Exercise: Find the string "usuarios" in the listing and report every line that has it.

Given records:
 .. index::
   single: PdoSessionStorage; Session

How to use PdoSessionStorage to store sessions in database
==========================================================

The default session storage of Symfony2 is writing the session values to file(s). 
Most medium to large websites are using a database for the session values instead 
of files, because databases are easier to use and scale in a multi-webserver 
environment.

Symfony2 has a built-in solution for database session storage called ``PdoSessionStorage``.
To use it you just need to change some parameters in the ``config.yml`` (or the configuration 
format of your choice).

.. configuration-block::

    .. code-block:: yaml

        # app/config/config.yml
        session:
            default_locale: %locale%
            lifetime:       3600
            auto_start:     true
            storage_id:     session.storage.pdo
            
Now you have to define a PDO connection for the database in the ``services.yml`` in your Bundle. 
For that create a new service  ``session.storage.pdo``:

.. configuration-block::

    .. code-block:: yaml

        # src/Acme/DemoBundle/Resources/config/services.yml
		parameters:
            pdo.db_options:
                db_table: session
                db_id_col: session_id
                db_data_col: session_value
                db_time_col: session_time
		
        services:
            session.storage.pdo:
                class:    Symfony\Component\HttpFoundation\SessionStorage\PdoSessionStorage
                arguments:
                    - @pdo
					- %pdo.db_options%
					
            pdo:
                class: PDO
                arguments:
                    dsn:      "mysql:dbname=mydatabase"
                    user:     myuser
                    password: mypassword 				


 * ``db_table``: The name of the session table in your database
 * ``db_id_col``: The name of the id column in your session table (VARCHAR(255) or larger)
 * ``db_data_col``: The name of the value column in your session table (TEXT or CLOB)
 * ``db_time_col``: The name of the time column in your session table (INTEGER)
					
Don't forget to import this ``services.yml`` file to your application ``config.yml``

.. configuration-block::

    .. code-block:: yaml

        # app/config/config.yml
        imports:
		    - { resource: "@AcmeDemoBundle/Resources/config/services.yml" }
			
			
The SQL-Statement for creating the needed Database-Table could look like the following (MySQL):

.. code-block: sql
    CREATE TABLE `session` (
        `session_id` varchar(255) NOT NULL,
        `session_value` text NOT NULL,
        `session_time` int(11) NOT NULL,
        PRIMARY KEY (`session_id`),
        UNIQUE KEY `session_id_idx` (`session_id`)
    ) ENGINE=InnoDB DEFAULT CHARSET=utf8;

--

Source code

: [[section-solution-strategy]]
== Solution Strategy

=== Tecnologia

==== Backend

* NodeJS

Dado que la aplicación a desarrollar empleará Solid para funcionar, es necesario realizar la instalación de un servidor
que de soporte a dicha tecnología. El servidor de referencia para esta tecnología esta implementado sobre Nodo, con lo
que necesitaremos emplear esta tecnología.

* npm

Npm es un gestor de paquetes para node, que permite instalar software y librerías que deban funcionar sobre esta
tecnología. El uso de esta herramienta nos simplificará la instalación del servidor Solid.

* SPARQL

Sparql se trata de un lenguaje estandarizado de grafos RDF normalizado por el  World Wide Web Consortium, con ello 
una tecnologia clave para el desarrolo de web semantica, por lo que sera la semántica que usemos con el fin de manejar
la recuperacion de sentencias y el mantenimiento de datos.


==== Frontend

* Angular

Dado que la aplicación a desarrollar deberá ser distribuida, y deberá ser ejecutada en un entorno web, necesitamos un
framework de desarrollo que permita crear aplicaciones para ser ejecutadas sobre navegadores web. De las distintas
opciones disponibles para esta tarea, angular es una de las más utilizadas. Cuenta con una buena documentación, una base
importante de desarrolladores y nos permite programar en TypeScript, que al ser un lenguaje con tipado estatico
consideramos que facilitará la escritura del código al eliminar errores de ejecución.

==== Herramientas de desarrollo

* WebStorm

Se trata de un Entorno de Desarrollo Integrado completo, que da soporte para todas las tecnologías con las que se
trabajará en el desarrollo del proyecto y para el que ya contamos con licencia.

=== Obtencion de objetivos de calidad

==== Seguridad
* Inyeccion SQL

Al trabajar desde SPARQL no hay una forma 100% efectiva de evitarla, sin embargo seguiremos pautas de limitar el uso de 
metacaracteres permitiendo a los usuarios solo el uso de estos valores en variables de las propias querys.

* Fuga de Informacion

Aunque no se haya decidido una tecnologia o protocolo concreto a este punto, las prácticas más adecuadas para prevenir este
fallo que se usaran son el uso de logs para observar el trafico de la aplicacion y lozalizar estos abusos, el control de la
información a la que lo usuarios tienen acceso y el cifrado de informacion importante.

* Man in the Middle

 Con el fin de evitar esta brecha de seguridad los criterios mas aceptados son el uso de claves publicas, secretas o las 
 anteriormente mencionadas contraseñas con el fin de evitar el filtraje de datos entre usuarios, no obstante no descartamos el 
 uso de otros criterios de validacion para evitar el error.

---

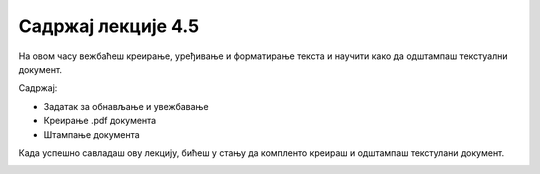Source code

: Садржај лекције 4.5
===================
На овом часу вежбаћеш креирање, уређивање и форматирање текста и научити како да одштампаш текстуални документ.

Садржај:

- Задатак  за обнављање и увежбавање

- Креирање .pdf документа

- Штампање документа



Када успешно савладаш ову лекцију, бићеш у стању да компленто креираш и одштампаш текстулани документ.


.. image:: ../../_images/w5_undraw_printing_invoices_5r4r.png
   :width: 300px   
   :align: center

Response below:
metacaracteres permitiendo a los usuarios solo el uso de estos valores en variables de las propias querys.
información a la que lo usuarios tienen acceso y el cifrado de informacion importante.
 anteriormente mencionadas contraseñas con el fin de evitar el filtraje de datos entre usuarios, no obstante no descartamos el 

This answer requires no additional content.